I’ve leveraged social media tools to gather stories from startups who went through a pivot in the last year and over 25 companies wrote back, eager to share their stories. This series aims to inspire and help startups that going through tough decisions. The first post in the series is on TokBox, a startup that went through a business model change and managed to generate significant value as a result.
TokBox launched a no-download consumer video chat/video conferencing service in 2007, but in November 2010, changed its business model to allow any business that wants to engage consumers on their site in completely new ways to do so, via mutli-way video. The new premise is: Group video chat made simple. This new platform is called OpenTok.
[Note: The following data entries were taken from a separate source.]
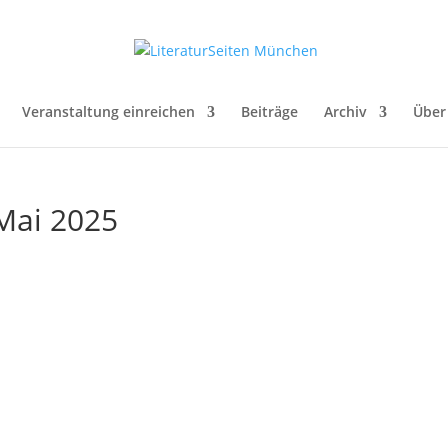
Veranstaltung einreichen
Beiträge
Archiv
Über
 Mai 2025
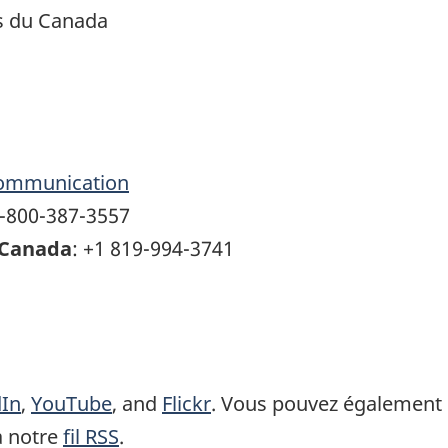
ts du Canada
communication
1-800-387-3557
 Canada
: +1 819-994-3741
dIn
,
YouTube
, and
Flickr
.
Vous pouvez également r
à notre
fil RSS
.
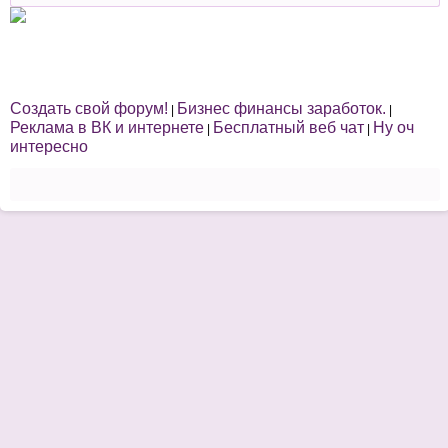
Создать свой форум!
Бизнес финансы заработок.
|
|
Реклама в ВК и интернете
Бесплатный веб чат
Ну оч
|
|
интересно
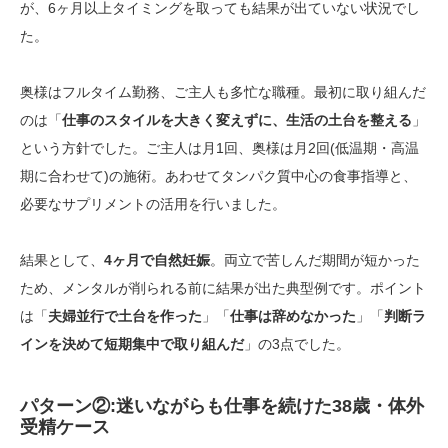
が、6ヶ月以上タイミングを取っても結果が出ていない状況でし
た。
奥様はフルタイム勤務、ご主人も多忙な職種。最初に取り組んだ
のは「
仕事のスタイルを大きく変えずに、生活の土台を整える
」
という方針でした。ご主人は月1回、奥様は月2回(低温期・高温
期に合わせて)の施術。あわせてタンパク質中心の食事指導と、
必要なサプリメントの活用を行いました。
結果として、
4ヶ月で自然妊娠
。両立で苦しんだ期間が短かった
ため、メンタルが削られる前に結果が出た典型例です。ポイント
は「
夫婦並行で土台を作った
」「
仕事は辞めなかった
」「
判断ラ
インを決めて短期集中で取り組んだ
」の3点でした。
パターン②:迷いながらも仕事を続けた38歳・体外
受精ケース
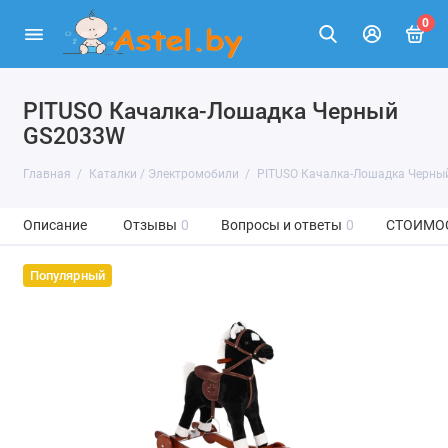
0
PITUSO Качалка-Лошадка Черный
GS2033W
Главная
Каталки / Электромобили
PITUSO Качалка-Лошадка Черны
Описание
Отзывы
0
Вопросы и ответы
0
СТОИМО
Популярный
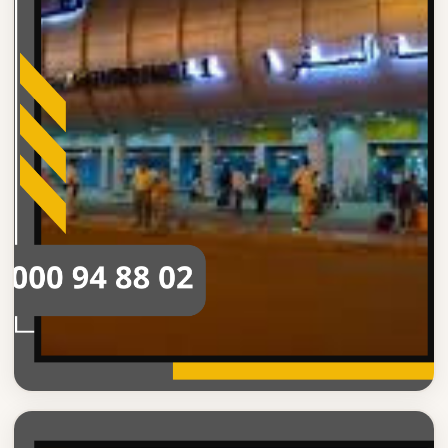
خدمة ليموزين مطار القاهرة
مميزات خدمة ليموزين مطار القاهرة الاحترافية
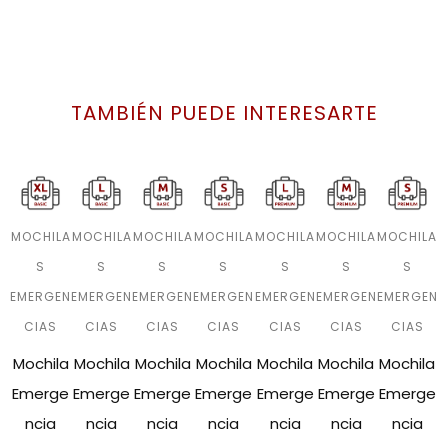
TAMBIÉN PUEDE INTERESARTE
MOCHILA
MOCHILA
MOCHILA
MOCHILA
MOCHILA
MOCHILA
MOCHILA
S
S
S
S
S
S
S
EMERGEN
EMERGEN
EMERGEN
EMERGEN
EMERGEN
EMERGEN
EMERGEN
CIAS
CIAS
CIAS
CIAS
CIAS
CIAS
CIAS
Mochila
Mochila
Mochila
Mochila
Mochila
Mochila
Mochila
Emerge
Emerge
Emerge
Emerge
Emerge
Emerge
Emerge
ncia
ncia
ncia
ncia
ncia
ncia
ncia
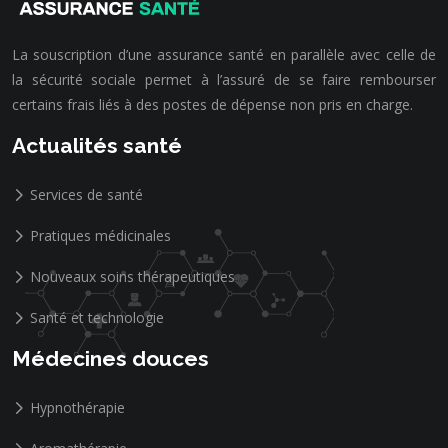
La souscription d’une assurance santé en parallèle avec celle de
la sécurité sociale permet à l’assuré de se faire rembourser
certains frais liés à des postes de dépense non pris en charge.
Actualités santé
Services de santé
Pratiques médicinales
Nouveaux soins thérapeutiques
Santé et technologie
Médecines douces
Hypnothérapie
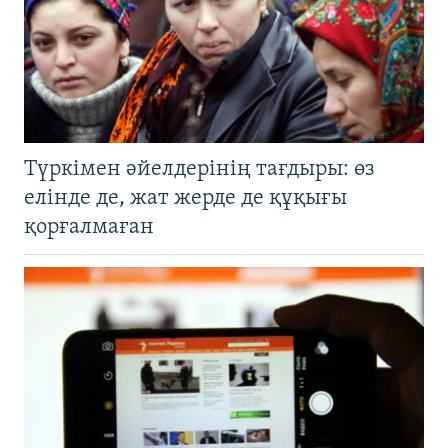
Түркімен әйелдерінің тағдыры: өз
елінде де, жат жерде де құқығы
қорғалмаған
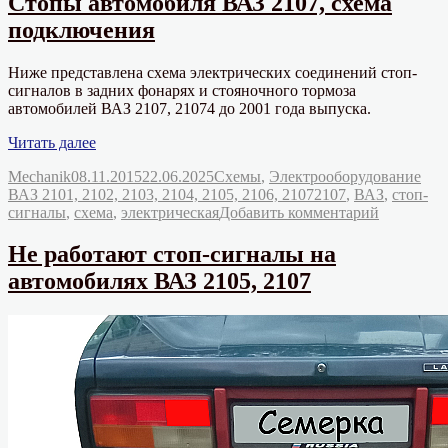
Стопы автомобиля ВАЗ 2107, схема
задних
модификаций»
подключения
фонарей
автомобиля
ВАЗ
Ниже представлена схема электрических соединений стоп-
2105
сигналов в задних фонарях и стояночного тормоза
и
автомобилей ВАЗ 2107, 21074 до 2001 года выпуска.
его
модификаций
«Стопы
Читать далее
автомобиля
Автор
Опубликовано
Рубрики
Mechanik
08.11.2015
22.06.2025
Схемы
,
Электрооборудование
ВАЗ
Метки
ВАЗ 2101, 2102, 2103, 2104, 2105, 2106, 2107
2107
,
ВАЗ
,
стоп-
2107,
к
сигналы
,
схема
,
электрическая
Добавить комментарий
схема
записи
подключения»
Стопы
Не работают стоп-сигналы на
автомоби
автомобилях ВАЗ 2105, 2107
ВАЗ
2107,
схема
подключе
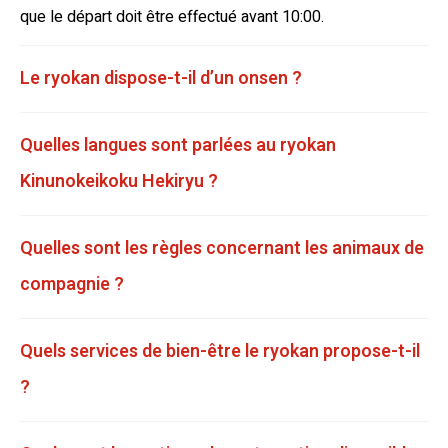
que le départ doit être effectué avant 10:00.
Le ryokan dispose-t-il d’un onsen ?
Quelles langues sont parlées au ryokan
Kinunokeikoku Hekiryu ?
Quelles sont les règles concernant les animaux de
compagnie ?
Quels services de bien-être le ryokan propose-t-il
?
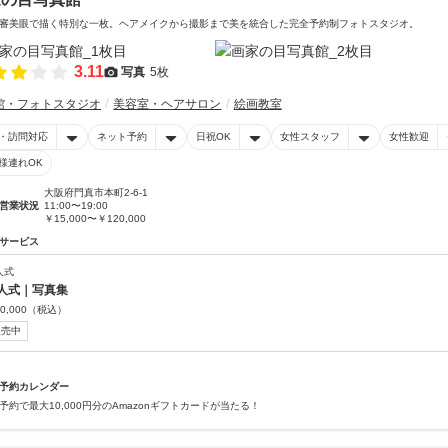
審美眼で描く特別な一枚。ヘアメイクから撮影まで美を統合した完全予約制フォトスタジオ。
3.11
写真
5枚
館・フォトスタジオ
美容室・ヘアサロン
絵画教室
・訪問対応
ネット予約
日祝OK
女性スタッフ
女性歓迎
様連れOK
大阪府門真市本町2-6-1
営業状況
11:00〜19:00
￥15,000〜￥120,000
サービス
人式
人式｜写真集
0,000
（税込）
販売中
予約カレンダー
予約で最大10,000円分のAmazonギフトカードが当たる！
Interestingly, TokBox is letting its user community know today that the TokBox video chat/conferencing services will shut down on April 5 through a post on the company’s blog titled “breaking up is hard to do“.
OpenTok allows businesses and developers to weave video throughout content on a web page or site — making content the main attraction and allowing video to complement it. You can place up to 20 video participants on a Web page, and open the site to thousands of “watchers,” bringing to life an entirely new set of possibilities for media, messaging/communications, social networking, gaming and advertising/marketing businesses, as well as for developers working on their own apps or apps for their companies.
The response has been amazing — in just over 60 days, OpenTok has attracted 28 partners, ranging from social networking, to online news to gaming.
TechCrunch just ran a story on the company:
For now, OpenTok is free but the company plans to add premium services in the API (which apparently there is a demand for from current customers). Another revenue stream, says the company is advertising within video streams. And TokBox says that a number of well-known brands will be using the API in the near future.
Based on this new vision and traction, TokBox raised $12 million in Series C funding from DAG Ventures, Sequoia Capital and Bain Capital.